I realised a couple of days ago that I'd completely forgotten about my blog during the chaos of the last few weeks. Sorry about that!
Where to start... We've moved into a beautiful new flat and are absolutely loving it! It was extremely stressful - work suddenly became hectic just as we were moving, Steve went on a stag do the weekend we moved (so I pretty much moved in by myself) and then I was on the hen do the following week, so this weekend has been our first full weekend in the flat together so there's been a lot of sorting out to do.
Health-wise, a throwaway comment from Steve about his neuropathy at his last pre-chemo caused quite an uproar among the chemo team... Apparently it shouldn't last more than 4 or 5 days, however there had been three and a half weeks since his previous treatment and he was still getting severe pins and needles.
Even after Steve's first chemo it lasted 8 days... Nobody had ever told us it shouldn't last that long! (Steve was almost as annoyed at finding out our parking tickets could be invalidated, instead of spending about stupid money every time we went to the hospital)!
The doctors are slightly concerned it may have caused permanent nerve damage, and have continued the capecitabine but stopped any more oxaliplatin infusions, which he's thrilled about as it's the infusions that make him so poorly. Only time will tell if there has been lasting damage but at the moment he isn't at all worried about this. Steve was about to have Infusion #7 out of 8, but apparently it's rare to make it past 6 and still feel well enough for any more, so they were happy to stop it there.
I was at work when Steve was told. We work for the same company, so when he returned to work from his pre-chemo, he popped into my office to let me know.
Steve had a lot of time after surgery and after each chemotherapy to think about what's happened to him in the last year and begin to accept it. I've worked all the way through, and have never really allowed myself to overthink it, apart from within this blog. So I've always envisioned the day we're told we don't have to go through anymore chemotherapy - it felt like it would never come. I knew Steve would say his thank-yous and leave the hospital quite happy, and I would be a blubbering mess on the floor when the relief smacked me in the face.
This isn't far from what happened. In the middle of the office. Brilliant. Luckily I was very close to finishing work for the day...
I immediately burst into tears and crumbled into him, like he did to me when he told me he had cancer, and cried about how happy I was he would never have to go through that again and how proud I was of him.
Needless to say, until my outburst, Steve had been quite pleased.
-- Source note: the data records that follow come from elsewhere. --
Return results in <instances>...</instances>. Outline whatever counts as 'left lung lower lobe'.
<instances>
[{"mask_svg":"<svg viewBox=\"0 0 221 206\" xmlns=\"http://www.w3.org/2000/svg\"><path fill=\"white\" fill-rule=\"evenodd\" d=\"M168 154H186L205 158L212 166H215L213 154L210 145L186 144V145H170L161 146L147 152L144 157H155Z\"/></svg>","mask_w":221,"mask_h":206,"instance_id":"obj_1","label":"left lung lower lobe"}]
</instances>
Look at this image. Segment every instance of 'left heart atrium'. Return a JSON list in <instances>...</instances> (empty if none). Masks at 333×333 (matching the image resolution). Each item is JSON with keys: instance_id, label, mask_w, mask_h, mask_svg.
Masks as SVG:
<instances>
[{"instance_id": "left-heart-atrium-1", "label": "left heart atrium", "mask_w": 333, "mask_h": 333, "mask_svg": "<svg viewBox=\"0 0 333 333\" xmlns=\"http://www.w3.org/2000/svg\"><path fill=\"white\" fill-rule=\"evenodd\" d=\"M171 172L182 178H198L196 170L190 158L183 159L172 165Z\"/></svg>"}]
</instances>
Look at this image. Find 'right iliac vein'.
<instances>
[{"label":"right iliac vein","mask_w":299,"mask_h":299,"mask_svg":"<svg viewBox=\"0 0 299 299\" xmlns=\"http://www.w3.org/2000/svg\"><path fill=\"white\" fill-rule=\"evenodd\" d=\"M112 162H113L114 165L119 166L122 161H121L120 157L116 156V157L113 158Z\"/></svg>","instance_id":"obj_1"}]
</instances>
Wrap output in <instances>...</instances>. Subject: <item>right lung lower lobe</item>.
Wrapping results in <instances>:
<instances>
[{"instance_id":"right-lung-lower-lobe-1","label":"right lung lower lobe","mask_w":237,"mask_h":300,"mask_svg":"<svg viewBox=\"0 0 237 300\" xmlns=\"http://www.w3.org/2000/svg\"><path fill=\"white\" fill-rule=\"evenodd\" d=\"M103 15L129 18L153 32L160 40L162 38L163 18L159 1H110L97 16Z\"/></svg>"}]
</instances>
But of course, as soon as I cried, he did. Along with half the office watching us. What a performance!
In other news, I've booked a ticket to Bowel Cancer UK's Patient Day! Steve isn't coming as he feels it will be too difficult, which I can understand because the way he deals with things is to know as little as possible and try to ignore what's happened. I'm really looking forward to meeting some of the wonderful people I've met through various charities and on Twitter.
It's been a very surreal experience and feels like it has gone on forever, however now we're nearing the end it chokes me up to think about the things we've gone through together in the last year.
Going through this has taught us so much about ourselves, and made us stronger than we ever thought it was possible to be. I've met some incredible people and feel like a better person for the things it has encouraged me to do.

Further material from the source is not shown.